Younger fans of the Premier League may only know Alan Shearer as a regular pundit on the Match of the Day sofa. It is now 13 years since the former England captain hung up his boots, and almost two and a half decades since he won his only title with Blackburn Rovers. Yet although a side spearheaded by Shearer only once finished on top of the pile, the ex-striker remains in first place in one category: the Premier League’s all-time top goalscorer list.
Shearer made the net bulge in England’s rebranded, post-1992 top flight (he also scored 23 league goals for Southampton in the old First Division) on no fewer than 260 occasions, a phenomenal record even before you consider the fact that he was not playing for a club like Manchester United who dominated the division for the bulk of his career. Shearer only failed to reach double figures in three of his 15 Premier League seasons, and two of those were marred with injury. While playing for Blackburn in the mid-1990s, he broke the 30-goal barrier three campaigns on the bounce.
For a time it looked as if Wayne Rooney could overtake Shearer at the summit, but the former Manchester United and Everton frontman is still 52 goals shy of his compatriot in second spot – and unless a miracle occurs upon his return to English football with Derby County, he is unlikely to make up the difference.
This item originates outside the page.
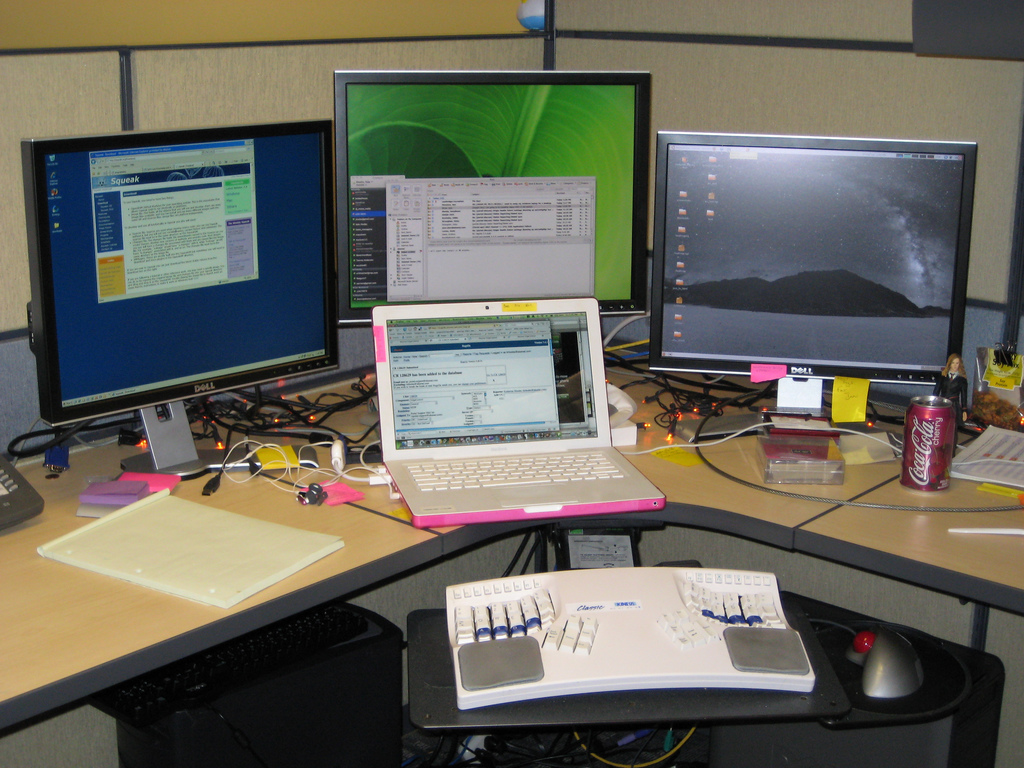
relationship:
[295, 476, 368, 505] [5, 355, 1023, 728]
pad on desk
Sergio Agüero remains 95 shy of Shearer and will turn 32 next year, so perhaps it is Harry Kane who has the best chance of becoming the next No.1.
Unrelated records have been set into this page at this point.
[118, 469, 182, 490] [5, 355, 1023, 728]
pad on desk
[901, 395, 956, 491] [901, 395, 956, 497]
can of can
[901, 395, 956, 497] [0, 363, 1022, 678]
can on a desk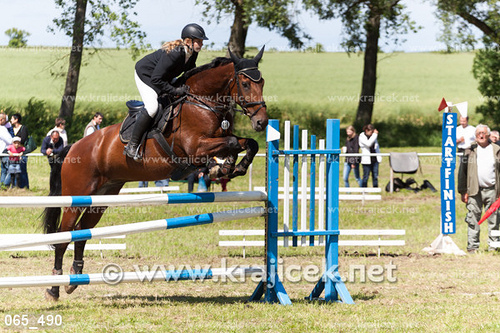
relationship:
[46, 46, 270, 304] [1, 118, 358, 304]
horse jumping over hurdle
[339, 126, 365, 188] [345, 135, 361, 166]
woman has coat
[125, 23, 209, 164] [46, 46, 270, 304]
woman riding horse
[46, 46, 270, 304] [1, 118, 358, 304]
horse going over hurdle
The Tottenham man’s brace against Aston Villa last weekend lifted him onto 127 goals, level in 13th place with Jimmy Floyd Hasselbaink. He has made only 182 appearances in the Premier League thus far, giving him a magnificent ratio of 0.7 goals per game – a superior record to Shearer (0.59), Agüero (0.69), Rooney (0.42), Thierry Henry (0.68) and everyone else who has reached a century of strikes in the division.
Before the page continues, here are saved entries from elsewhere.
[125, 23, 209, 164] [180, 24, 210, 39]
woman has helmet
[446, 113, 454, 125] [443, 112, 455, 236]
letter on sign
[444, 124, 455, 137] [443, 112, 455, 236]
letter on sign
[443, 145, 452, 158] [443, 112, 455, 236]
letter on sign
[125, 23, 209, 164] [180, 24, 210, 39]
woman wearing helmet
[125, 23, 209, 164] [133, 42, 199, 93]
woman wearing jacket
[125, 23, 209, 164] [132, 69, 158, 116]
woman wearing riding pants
If Kane maintains that rate going forward, he will need to play a total of 373 games to break Shearer’s record. Over the last five campaigns he has averaged 33 outings per season – so on that trajectory, we can say that Kane could claim top spot in the scoring stakes during the 2024/25 campaign.
But football is not that simple. Shearer himself could have netted more than 260 times had he stayed fit at certain points of his career; in 1997/98 he only played 17 Premier League games for Newcastle United, and exactly half of the Magpies’ 38 matches in 2000/01. Kane has had persistent problems with his ankle in recent years, and no player is immune from having to change their game or retire early because of injury. For a long time it appeared that Rooney was destined to overtake Shearer, but he bowed out of the Premier League far sooner than many expected when he was in his early-30s.
Moreover, Shearer spent the entirety of his career in England, and it is not yet clear whether Kane will do the same. Tottenham have made admirable progress in recent years, and the hope is that the move to a new stadium will consolidate that advancement. But for now at least, their chances of success seem to be tied to Mauricio Pochettino; should the Argentine depart at the end of this season or next and Spurs begin to move backwards, Kane may consider his future. Should that be the case, he would almost certainly attract the interest of clubs like Real Madrid and Juventus.
For now Kane will no doubt be focused on more immediate goals as Tottenham seek their first trophy of the Pochettino era, but a player of his quality and ambition will surely have envisaged one day breaking Shearer’s record. Kane is clearly on the right path, but there is still a long way to go before England’s current No.9 overtakes one of his predecessors.